• J Neurosurg Anesthesiol · Oct 2014

    Review

    Review: Effects of Anesthetics on Brain Circuit Formation.

    • Meredith Wagner, Yun Kyoung Ryu, Sarah C Smith, Piyush Patel, and Cyrus D Mintz.
    • *Department of Anesthesiology, Columbia University, New York, NY †Department of Anesthesiology and Critical Care Medicine, Johns Hopkins Medical Institutes, Baltimore, MD.
    • J Neurosurg Anesthesiol. 2014 Oct 1; 26 (4): 358-62.
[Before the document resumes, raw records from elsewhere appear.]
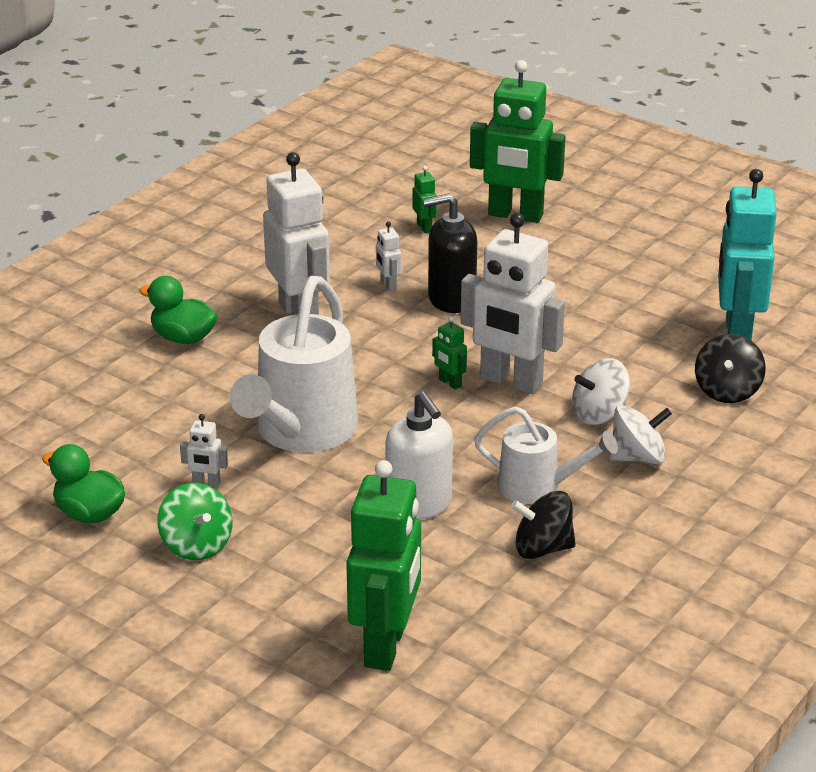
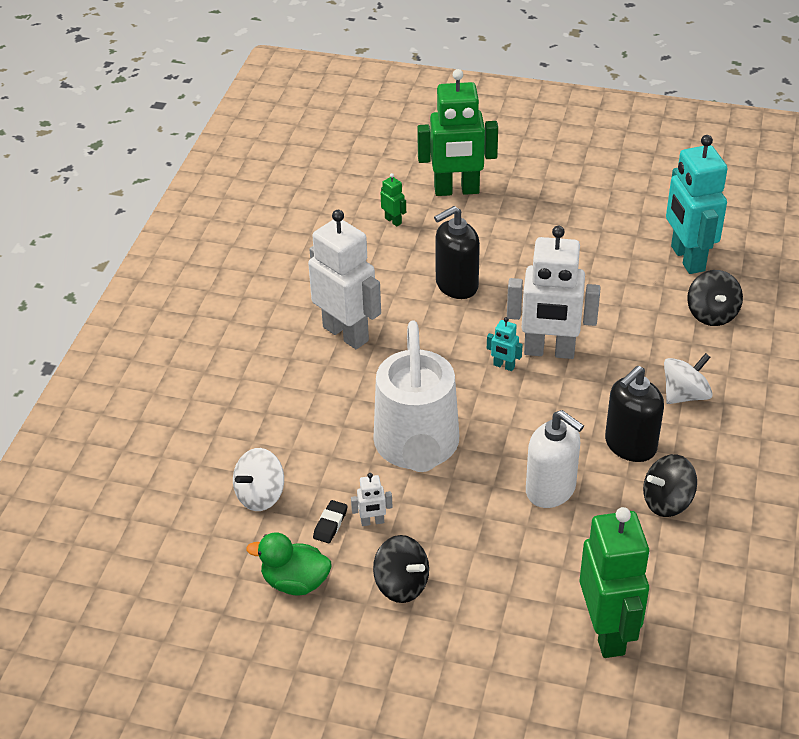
camera: 20 degrees left, 10 degrees up
green duck [139,276,218,344] -> none
green spinning top [157,483,232,560] -> black spinning top [373,535,429,603]
white robot [376,222,401,292] -> none
green robot [432,316,467,390] -> turquoise robot [487,317,523,371]
white watering can [474,406,618,504] -> black soap dispenser [605,366,664,462]
white spinning top [572,358,630,425] -> white spinning top moved to [233,448,284,511]
none -> black eraser [313,500,347,543]

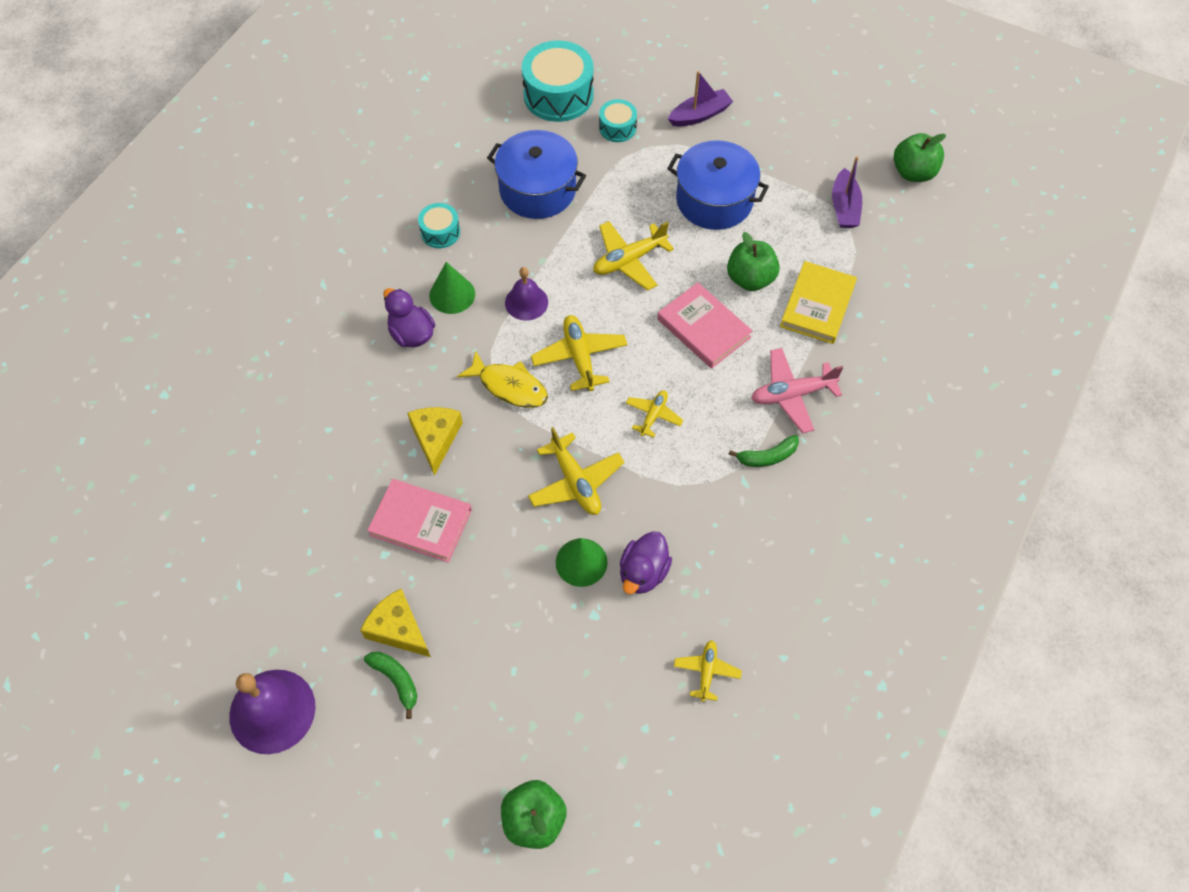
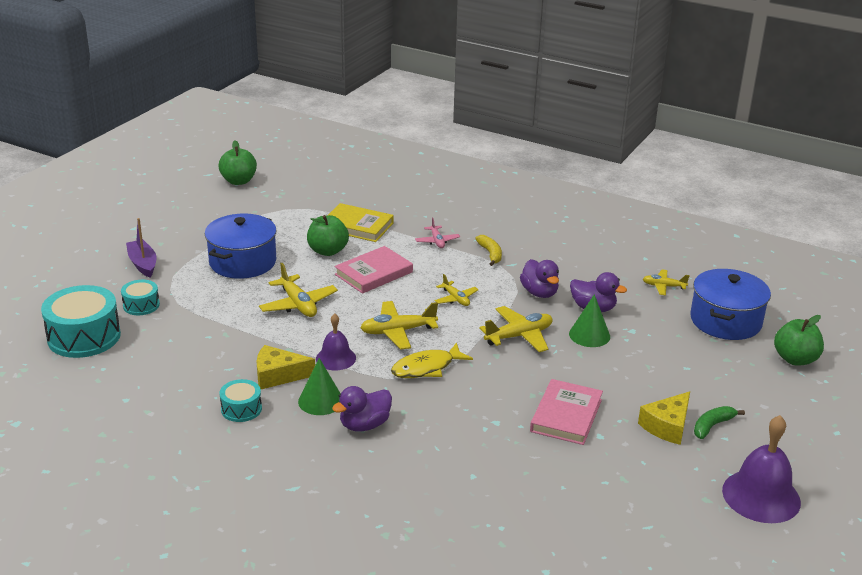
camera: 90 degrees left, 30 degrees down
yellow cheese [407,407,463,476] -> yellow cheese moved to [257,345,315,389]
yellow fish [457,351,548,408] -> yellow fish turned 150 degrees counterclockwise [391,342,473,378]
blue pot [487,130,586,219] -> blue pot moved to [690,269,771,340]
yellow plane [626,390,684,438] -> yellow plane turned 150 degrees counterclockwise [435,274,479,306]
green banana [729,435,799,467] -> yellow banana [475,235,502,266]
pink plane [751,348,843,433] -> pink plane [415,218,460,248], size x0.61
purple boat [832,156,862,228] -> none
none -> purple duck [520,259,559,298]

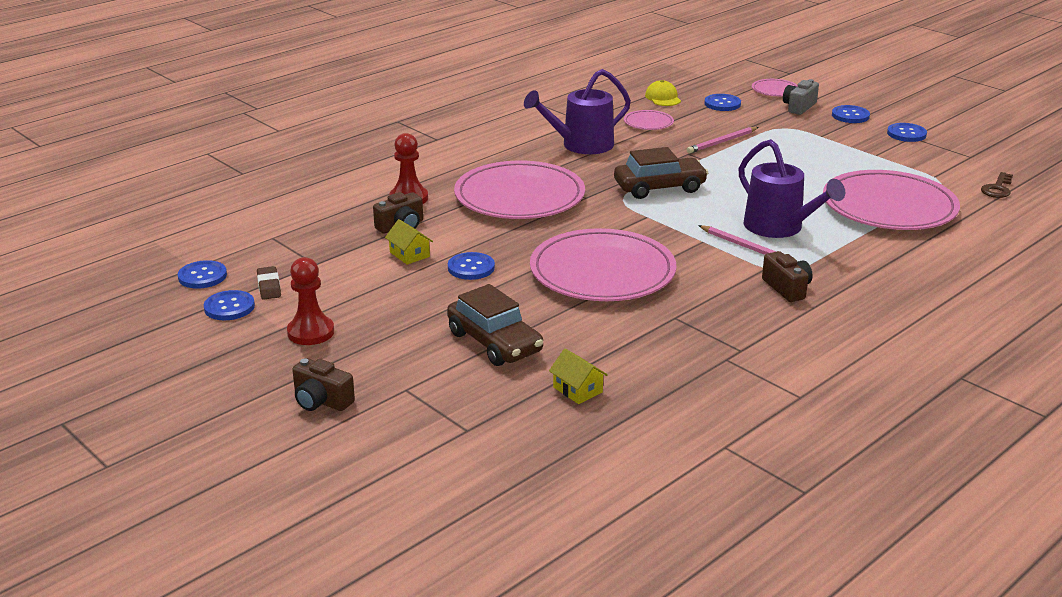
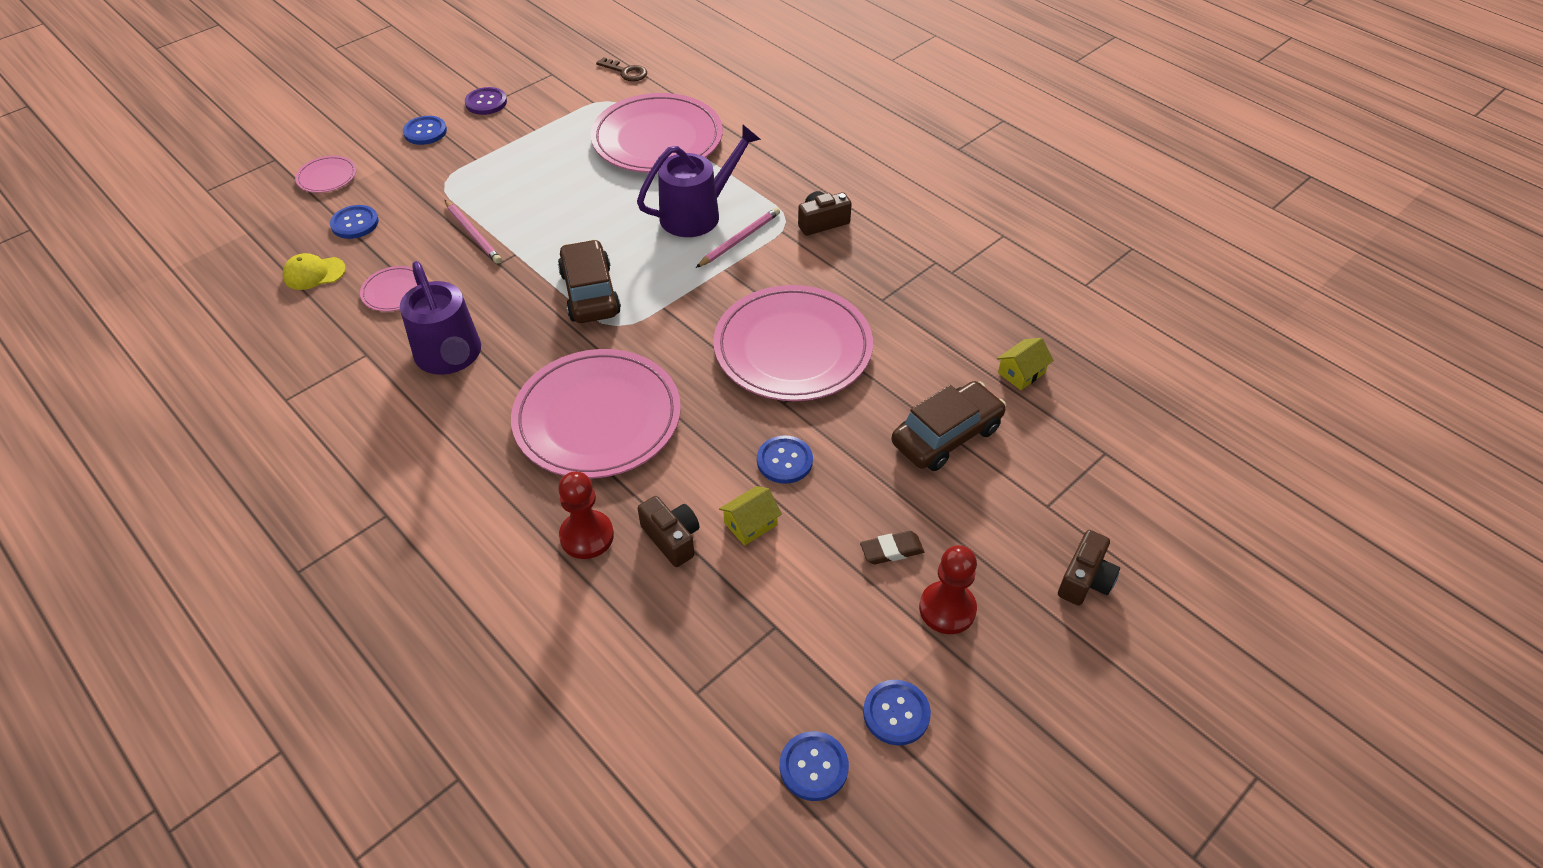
camera: 90 degrees left, 20 degrees up
brown eraser [257,266,281,300] -> brown eraser moved to [860,531,924,564]
grey camera [783,79,819,115] -> none
blue button [887,123,927,142] -> purple button [465,87,507,115]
    AbstractThe results of several retrospective clinical studies suggest that exposure to anesthetic agents early in life is correlated with subsequent learning and behavioral disorders. Although ongoing prospective clinical trials may help to clarify this association, they remain confounded by numerous factors. Thus, some of the most compelling data supporting the hypothesis that a relatively short anesthetic exposure can lead to a long-lasting change in brain function are derived from animal models. The mechanism by which such changes could occur remains incompletely understood. Early studies identified anesthetic-induced neuronal apoptosis as a possible mechanism of injury, and more recent work suggests that anesthetics may interfere with several critical processes in brain development. The function of the mature brain requires the presence of circuits, established during development, which perform the computations underlying learning and cognition. In this review, we examine the mechanisms by which anesthetics could disrupt brain circuit formation, including effects on neuronal survival and neurogenesis, neurite growth and guidance, formation of synapses, and function of supporting cells. There is evidence that anesthetics can disrupt aspects of all of these processes, and further research is required to elucidate which are most relevant to pediatric anesthetic neurotoxicity.